# [TASK OBJECTIVE]
Transcribe the listing that follows in full, exactly, and drop its images.

# [GIVEN DATA]
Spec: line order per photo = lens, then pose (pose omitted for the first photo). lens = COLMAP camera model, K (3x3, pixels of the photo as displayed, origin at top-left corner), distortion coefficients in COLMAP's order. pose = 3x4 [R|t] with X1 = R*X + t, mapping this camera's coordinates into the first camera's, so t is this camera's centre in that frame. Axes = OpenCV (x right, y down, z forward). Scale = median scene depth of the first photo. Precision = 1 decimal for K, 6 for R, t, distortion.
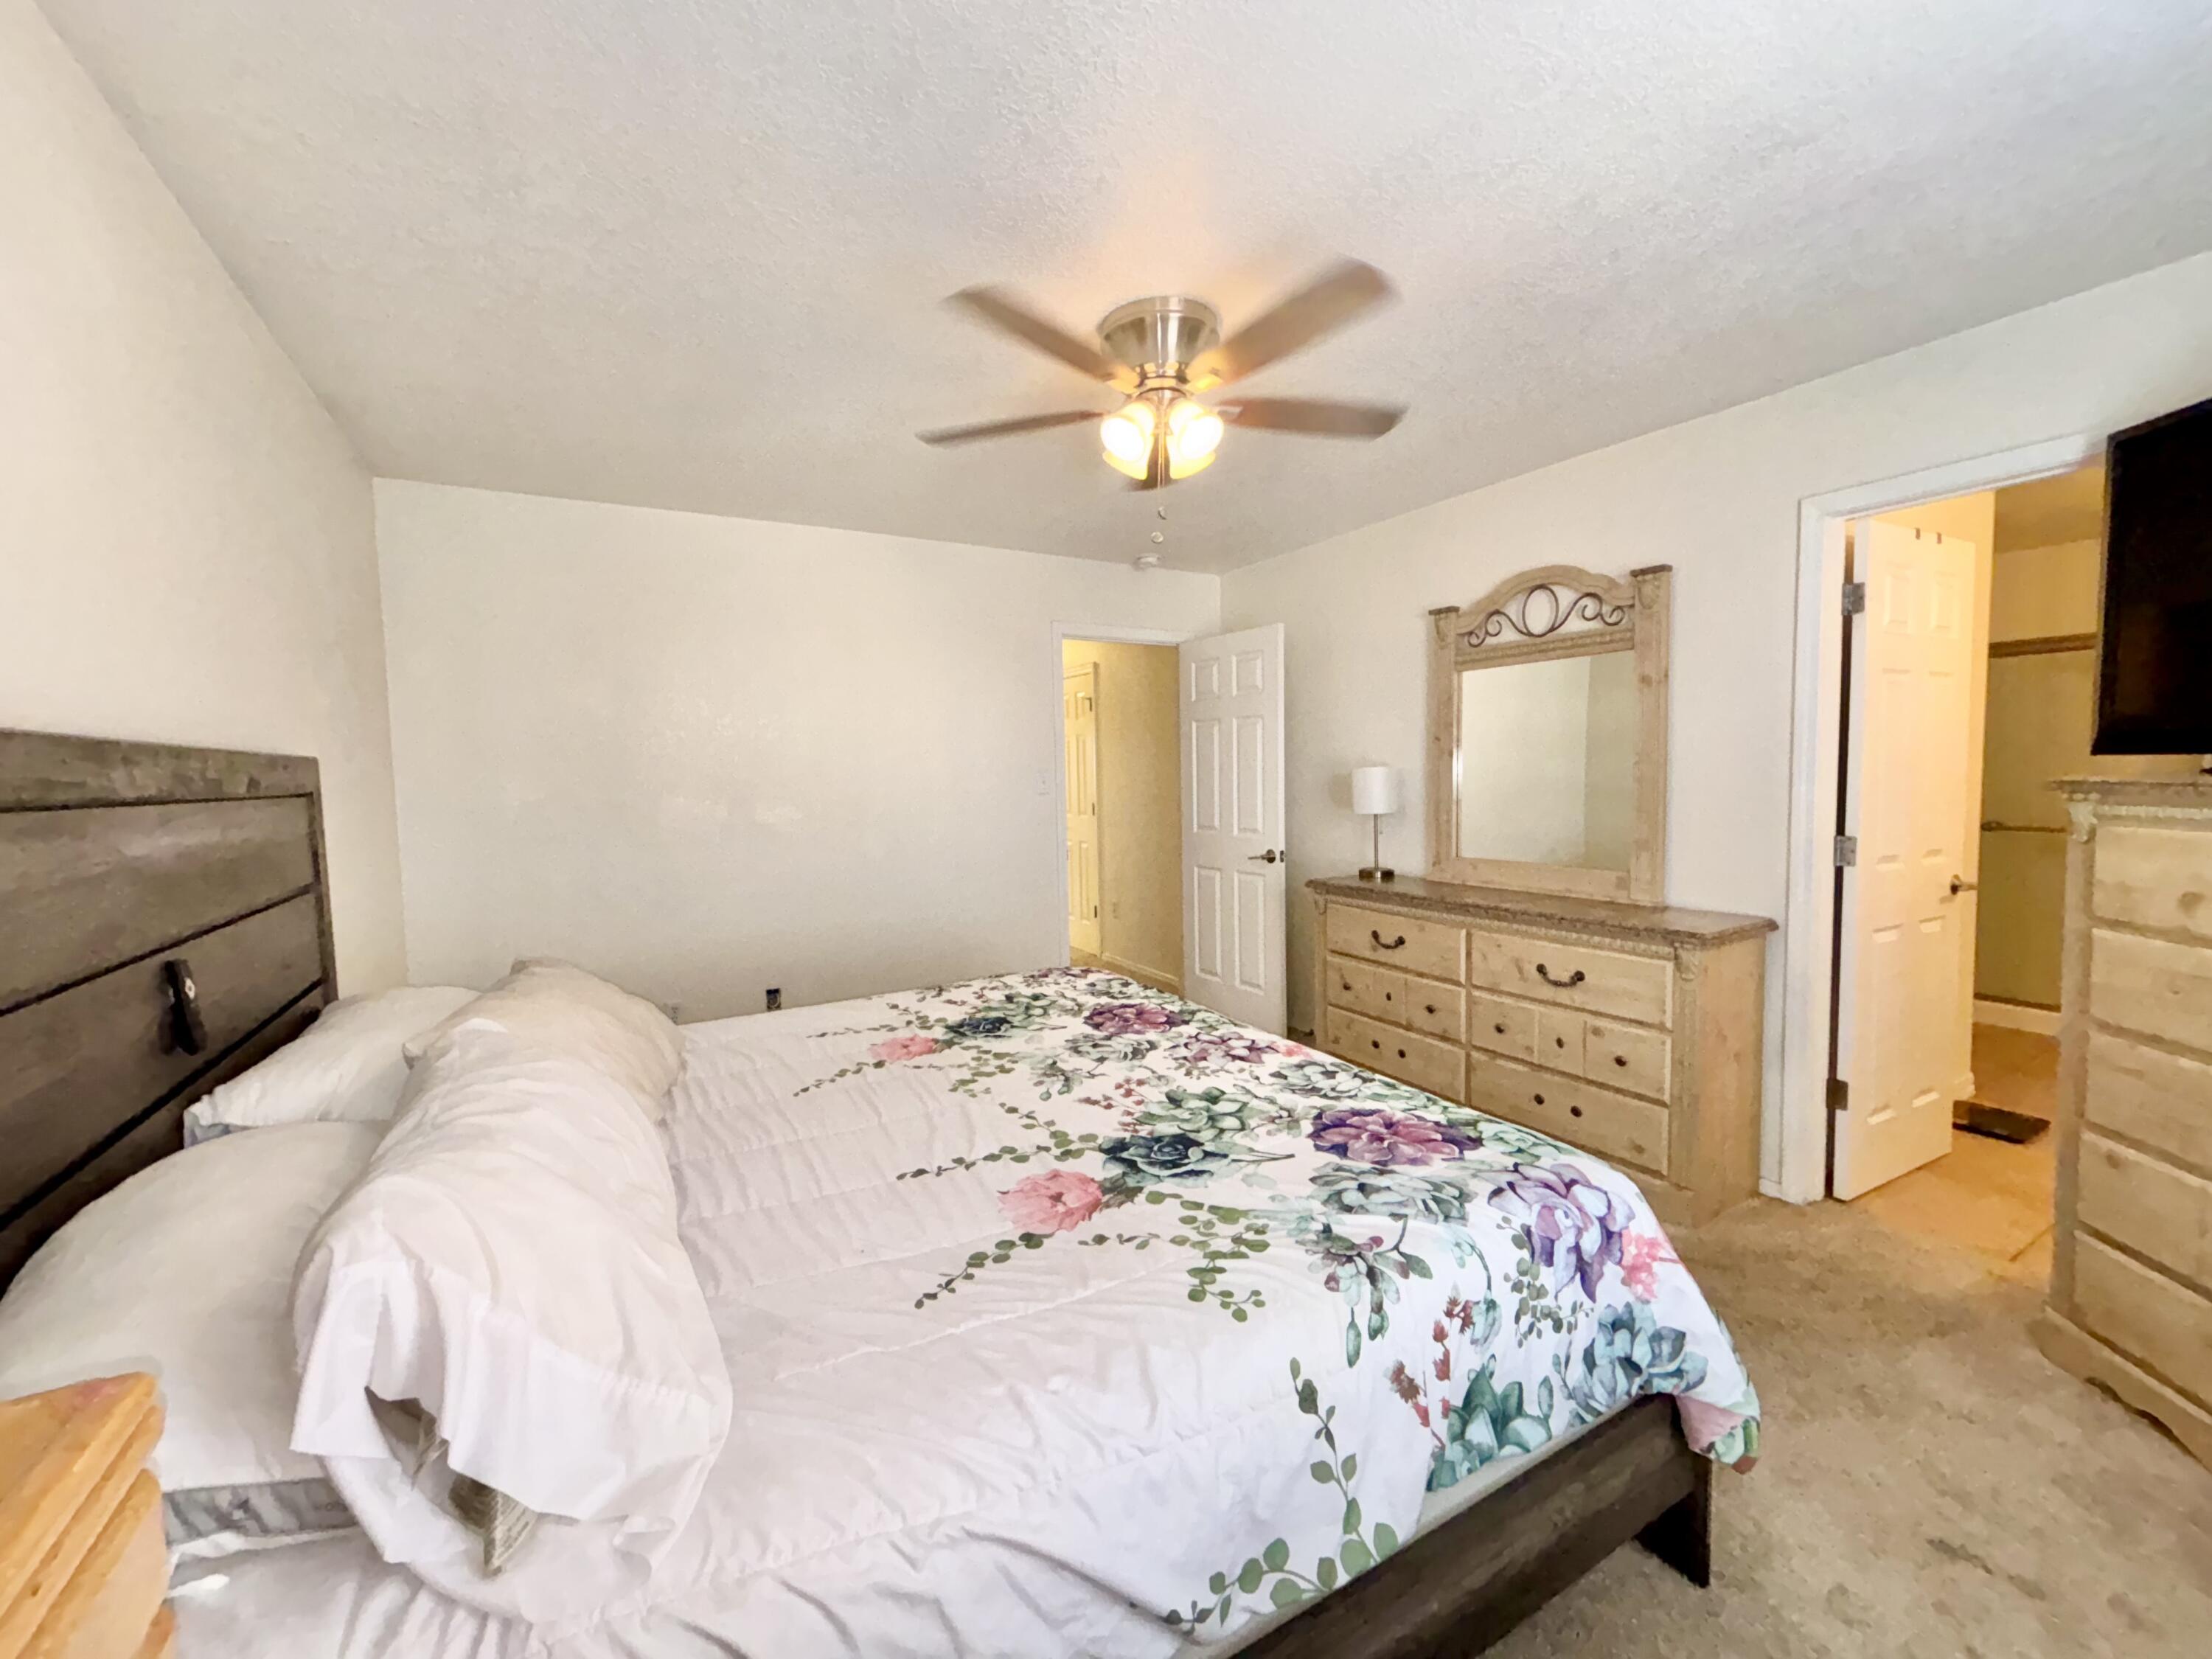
lens RADIAL K [[894.9, 0, 1106.0], [0, 894.9, 829.5], [0, 0, 1]] dist [0.000459, 0.000007]
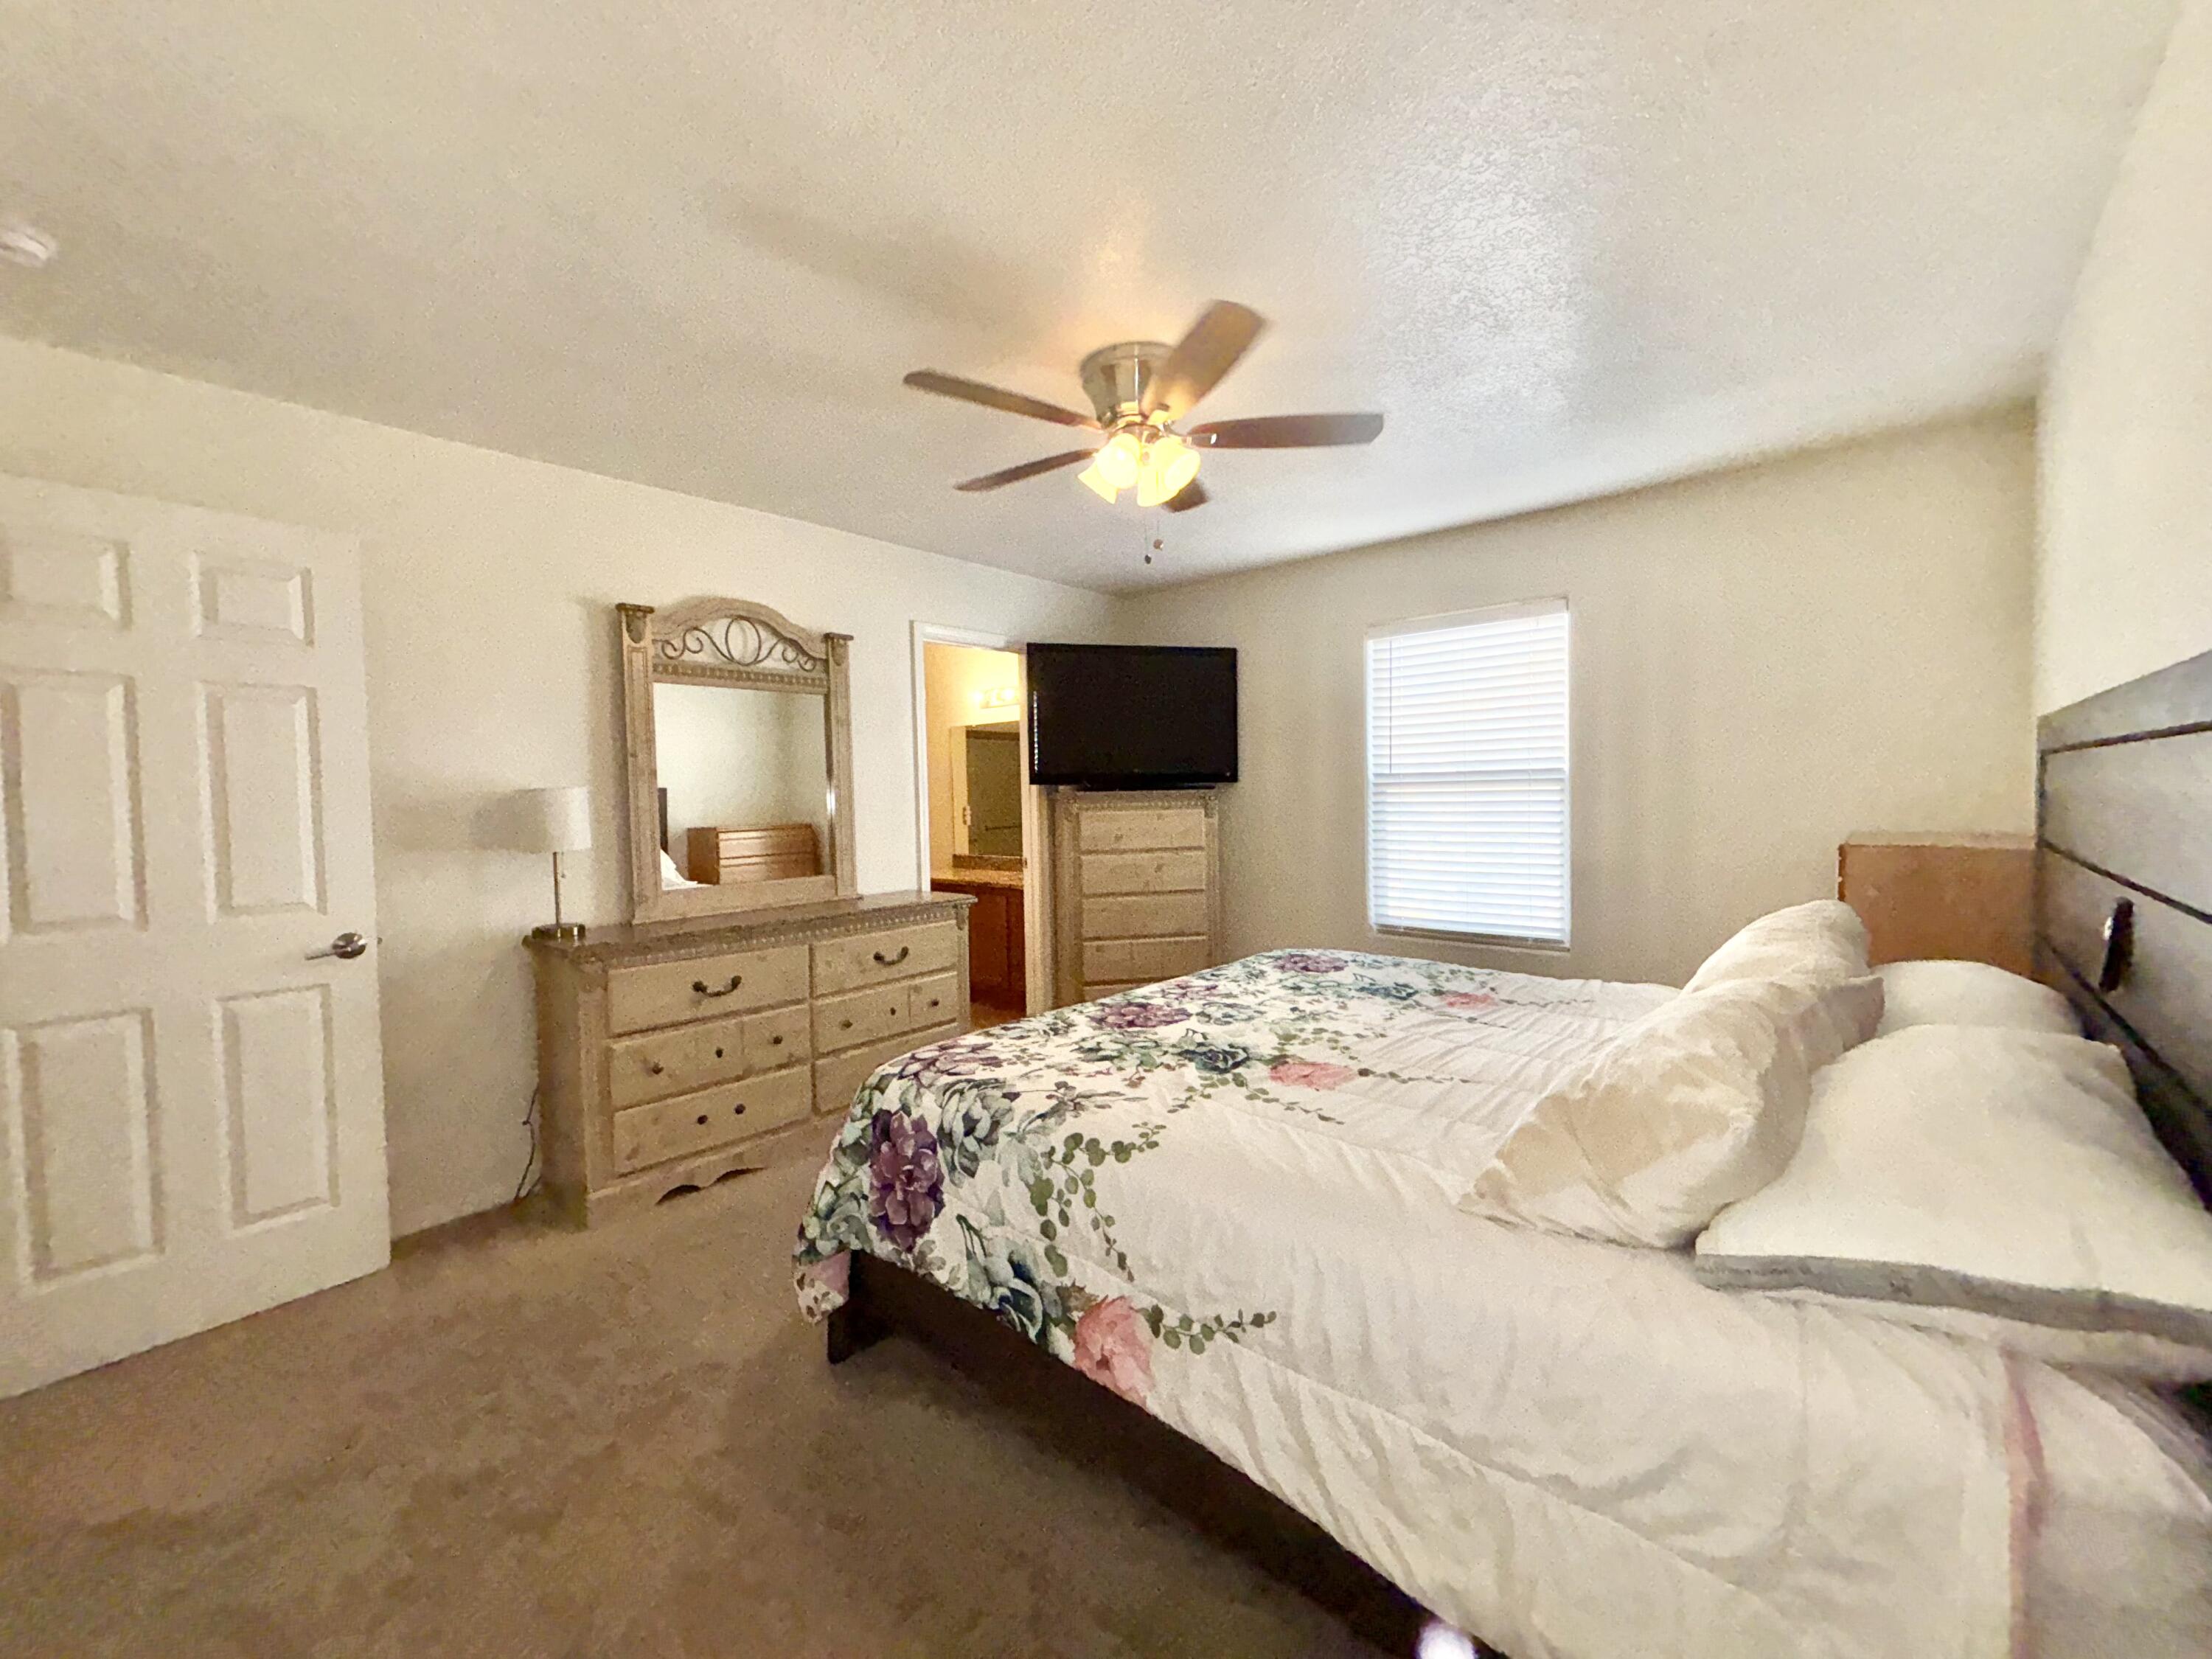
lens RADIAL K [[894.9, 0, 1106.0], [0, 894.9, 829.5], [0, 0, 1]] dist [0.000459, 0.000007]
pose [[-0.330883, -0.008904, 0.943630, -0.706357], [0.091683, 0.994922, 0.041536, -0.031714], [-0.939207, 0.100259, -0.328386, 1.051148]]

# [THE COMPLETED TASK]
Spec: line order per photo = lens, then pose (pose omitted for the first photo). lens = COLMAP camera model, K (3x3, pixels of the photo as displayed, origin at top-left corner), distortion coefficients in COLMAP's order. pose = 3x4 [R|t] with X1 = R*X + t, mapping this camera's coordinates into the first camera's, so t is this camera's centre in that frame. Axes = OpenCV (x right, y down, z forward). Scale = median scene depth of the first photo. Precision = 1 decimal for K, 6 for R, t, distortion.
lens RADIAL K [[894.9, 0, 1106.0], [0, 894.9, 829.5], [0, 0, 1]] dist [0.000459, 0.000007]
lens RADIAL K [[894.9, 0, 1106.0], [0, 894.9, 829.5], [0, 0, 1]] dist [0.000459, 0.000007]
pose [[-0.330883, -0.008904, 0.943630, -0.706357], [0.091683, 0.994922, 0.041536, -0.031714], [-0.939207, 0.100259, -0.328386, 1.051148]]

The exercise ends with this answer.